Benjamin inspira profondément.
- Plume… menaça-t-il.
Le chat le défia de ses yeux verts.
- Tu veux l’entendre de vive voix, c’est ça ? Comme si tu n’allais pas assez souffrir…
- Dis-le moi, ordonna le jeune prince.
Le chat inclina la tête dans un geste bien peu félin.
- Le roi est mort, cette nuit. Mais il y a plus important…
Benjamin ne l’écoutait plus. Il était déjà dans le couloir, courant aussi vite qu’il le pouvait. Il arriva hors d’haleine devant les appartements du monarque, et se contraignit à frapper à la porte, espérant que le chat avait tort et que son père allait lui ouvrir, étonné de le trouver là à cette heure. Mais le visage qui apparut dans l’encadrement fut celui de Melvik, et son expression suffit à renseigner Benjamin. Il paraissait totalement égaré et ses yeux brillaient de larmes contenues.
- Que s’est-il passé ? s’enquit Benjamin dans un souffle.
- Notre Père est mort…
La réponse de Melvik n’était guère plus qu’un murmure, comme si prononcer ces mots allait entériner les faits.
- Alors Plume avait raison…
- Cette bête de malheur ! grinça Melvik. C’est elle qui t’a prévenu ?
Puis il parut prendre conscience de son comportement et se reprit.

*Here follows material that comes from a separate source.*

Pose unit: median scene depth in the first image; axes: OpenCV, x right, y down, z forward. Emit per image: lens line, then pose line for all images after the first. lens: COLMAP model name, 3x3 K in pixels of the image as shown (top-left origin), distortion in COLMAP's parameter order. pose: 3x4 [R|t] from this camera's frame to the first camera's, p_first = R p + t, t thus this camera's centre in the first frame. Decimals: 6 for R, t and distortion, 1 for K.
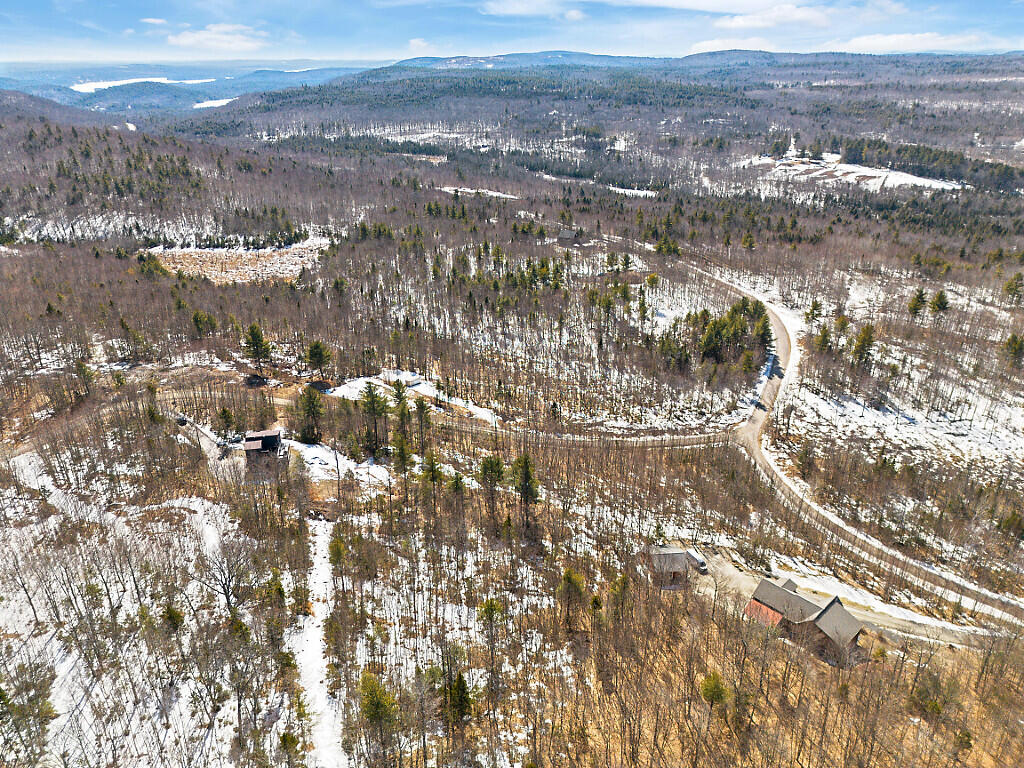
lens RADIAL K [[713.0, 0, 512.0], [0, 713.0, 384.0], [0, 0, 1]] dist [0.068447, -0.059707]
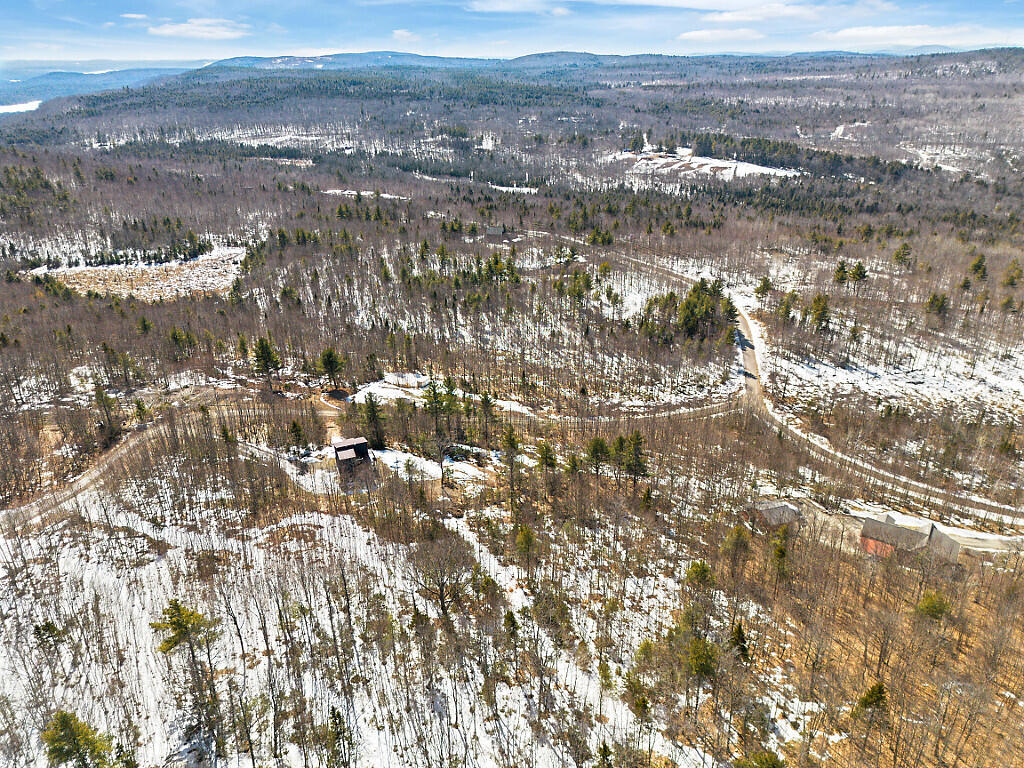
lens RADIAL K [[713.0, 0, 512.0], [0, 713.0, 384.0], [0, 0, 1]] dist [0.068447, -0.059707]
pose [[0.975554, -0.092488, 0.199352, -0.073872], [0.092696, 0.995660, 0.008310, 0.000700], [-0.199255, 0.010372, 0.979893, 0.001301]]
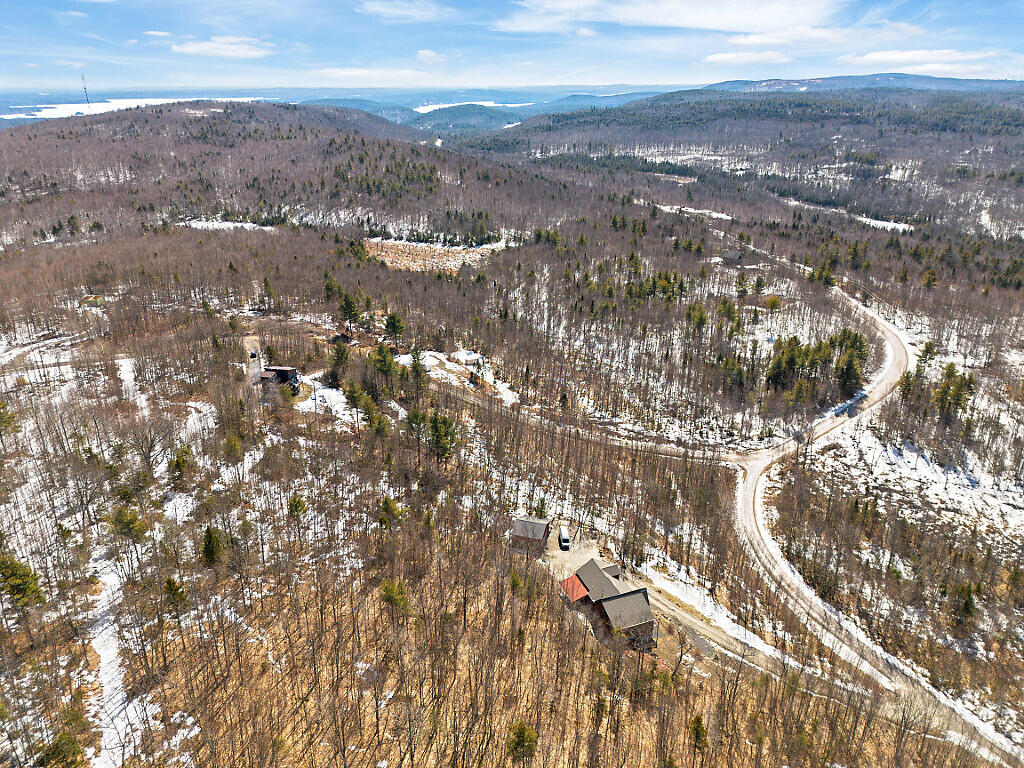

Il essuya les larmes qui perlaient à ses yeux et invita son frère à entrer. Alors que Benjamin s’avançait dans la chambre pour contempler la dépouille de son père, Melvik continua à parler :
- Il m’a fait appeler cette nuit… Nous nous étions quittés avec des termes assez violents plus tôt dans la soirée, et je crois qu’il voulait mettre les choses au point. Nous avons parlé longtemps, et je voyais bien qu’il se sentait mal, il toussait de plus en plus et j’avais l’impression qu’il divaguait… Il répétait sans cesse les mêmes choses, il voulait absolument que je lui donne ma promesse de protéger le royaume. C’est idiot, je lui ai rappelé que j’avais déjà fait cette promesse, lors de la fête pour mes dix-huit ans, mais il n’arrêtait pas d’insister et d’insister encore… J’ai essayé de le convaincre de dormir, je lui ai dit que nous parlerions de tout ça demain, mais il n’a pas voulu m’écouter, et…
La voix de Melvik grimpa dans les aigus et dérapa soudainement.
- …et il est mort, compléta amèrement Benjamin.
Il ne pouvait détacher ses yeux du roi. On aurait presque pu croire qu’il dormait. Mais il n’était plus. Dans un brutal face-à-face avec la réalité, le jeune prince se rendit compte de ce que cela signifiait, et il fondit en larmes devant le corps inerte de son père.